CASO CLÍNICO: Homem 57 anos, hipertenso, diabético e obeso, encontrava-se desde há 3 dias com mialgias, coriza e febre. Por dor pré-cordial com irradiação para o hipocôndrio esquerdo recorre ao Serviço de Urgência. Aqui encontrava-se sudorético mas apirético, com SpO2 88%, PaO2 60 mmHg em ar ambiente, auscultação cardio-pulmonar sem alterações e sem alterações cutâneas nomeadamente exantema. Laboratorialmente sem leucocitose, proteína C-reactiva (PCR) 7,72 mg/dL, trombocitopénia 81x10^9/L plaquetas, d-dímeros 0,59 ug/dL e troponina normal. Por suspeita de tromboembolismo pulmonar realiza angio-TC tórax que exclui, com apenas evidência de adenopatias hilares. É internado e, admitida infecção respiratória baixa, é iniciada antibioterapia (AB) com amoxicilina/ácido clavulânico e azitromicina, alterada ao 4º dia para ceftriaxone por persistência de febre e agravamento dos parâmetros inflamatórios (PCR 19,5 mg/dL).

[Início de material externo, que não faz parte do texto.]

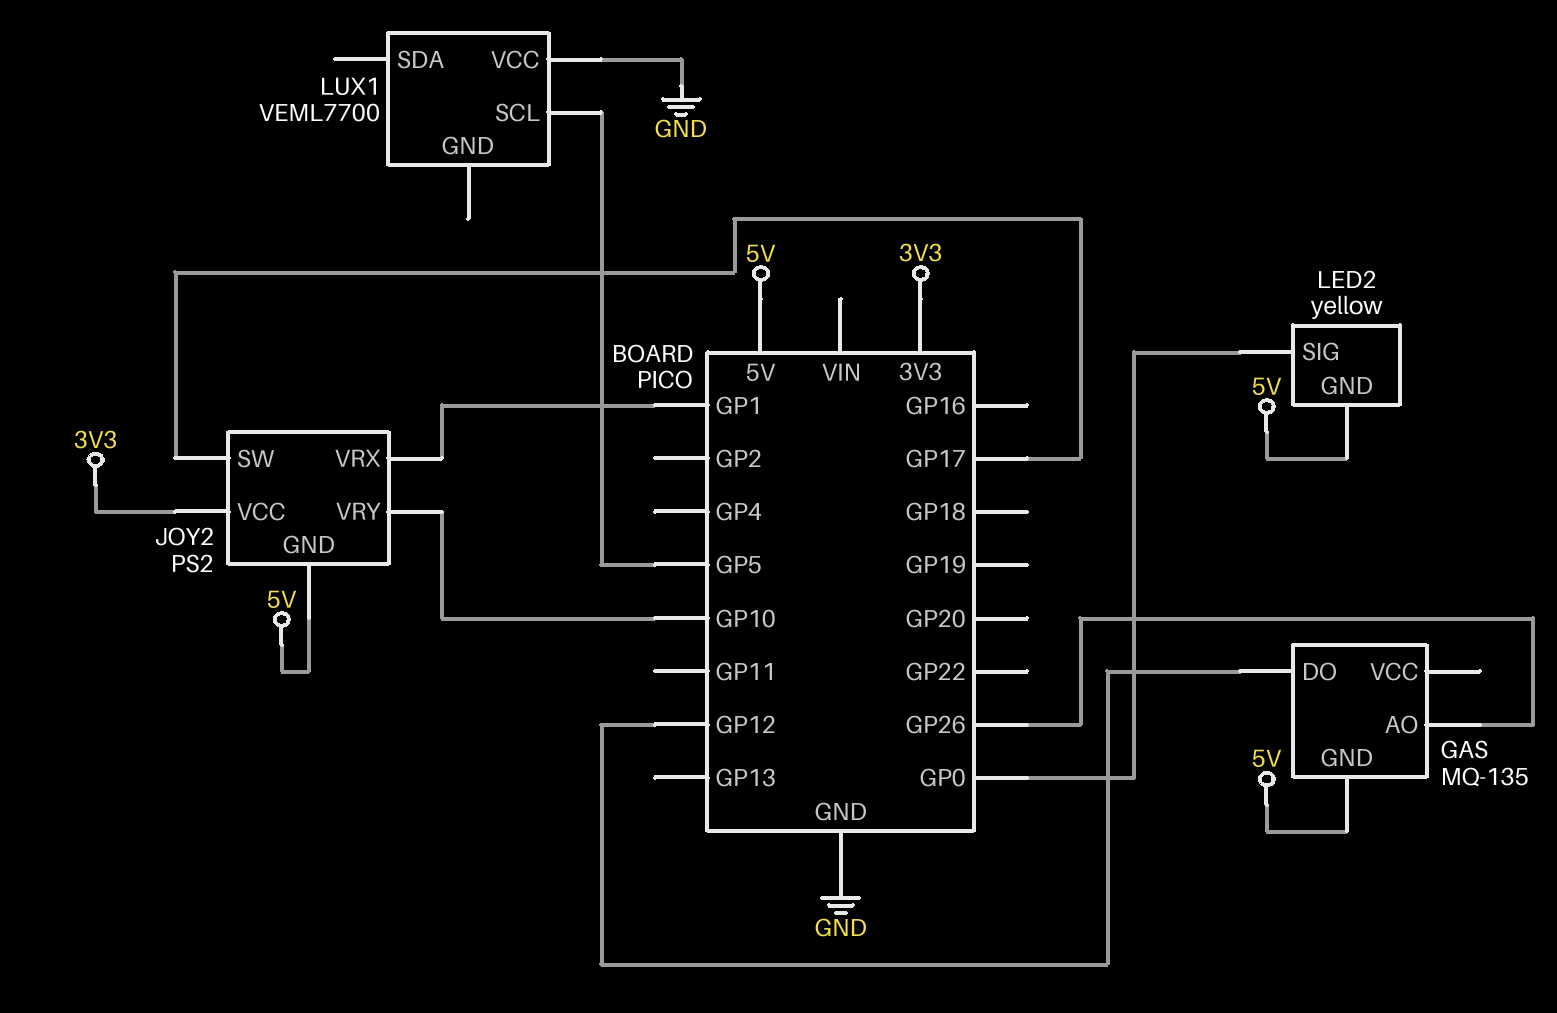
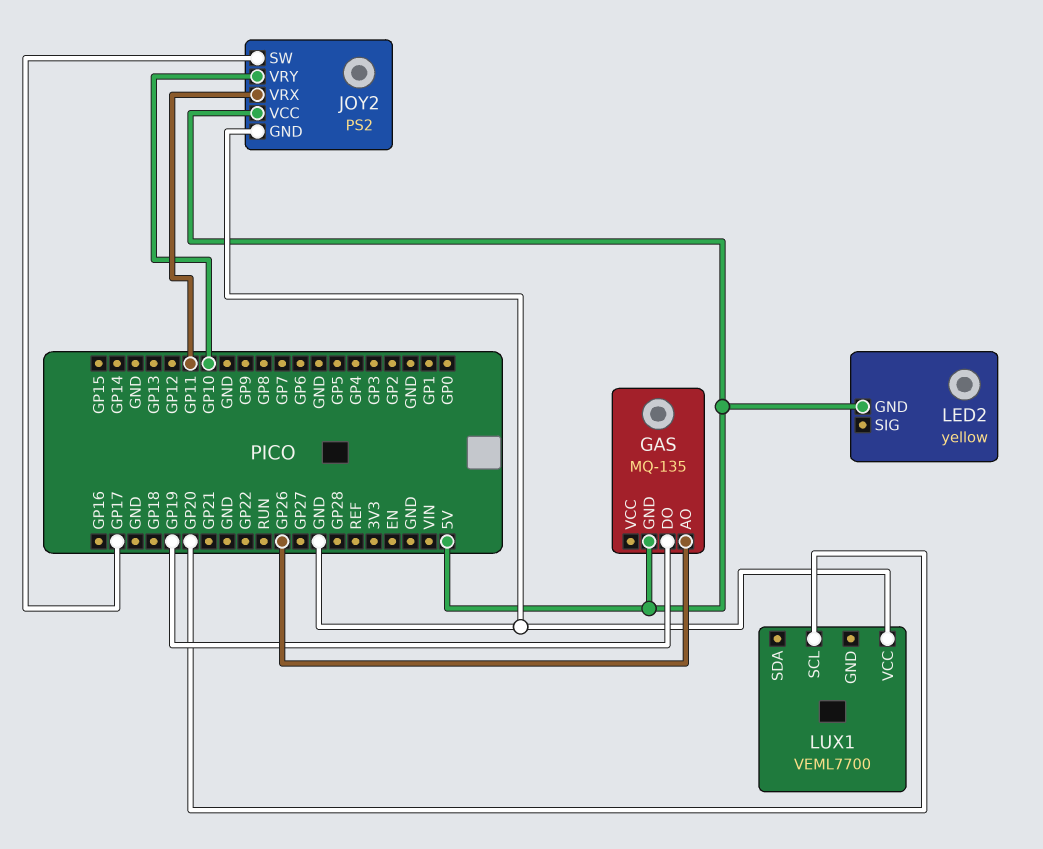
GAS pin DO: GP12 -> GP19
JOY2 pin GND: 5V -> GND
JOY2 pin VCC: 3V3 -> 5V
JOY2 pin VRX: GP1 -> GP11
LED2 pin SIG: GP0 -> none
LUX1 pin SCL: GP5 -> GP20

As hemoculturas foram negativas (incluindo micobactérias). Por persistência de febre após 15 dias de antibioterapia foram realizadas serologias HIV 1 e 2 e IGRA que foram negativos, TC toraco-abdomino-pélvica que excluiu a existência de colecções sugestivas de abcessos e a ecocardiografia excluiu endocardite infecciosa. Após revisão do contexto epidemiológico do doente (contacto com cadáveres de pássaros) foram também pedidas serologias para Chlamydia psitacci e Febre Q. Foi iniciada doxicilina (cumpriu 21 dias), com posterior apirexia, sem necessidade de oxigenioterapia e com diminuição dos parâmetros inflamatórios. As serologias para Chlamydia psitacci foram negativas e da Febre Q positivas (IgG fase I 1/16 e II 1/32; IgM fase I 1/64M e II 1/64), confirmando-se o diagnóstico de Febre Q aguda. Mantém seguimento em consulta já com repetição de serologias de Febre Q com títulos IgM em fase decrescente e IgG em fase crescente.
DISCUSSÃO: A febre prolongada sem resposta à antibioterapia e o contexto epidemiológico do doente levantaram a suspeita de possível zoonose, com serologias posteriormente positivas para infecção aguda a Coxiella burnetti. A Febre Q aguda tem bom prognóstico se diagnosticada e tratada atempadamente, tal como aconteceu neste caso. Em casos raros poderá tornar-se crónica com implicações futuras graves nomeadamente endocardite, pelo que é crucial o follow-up destes doentes.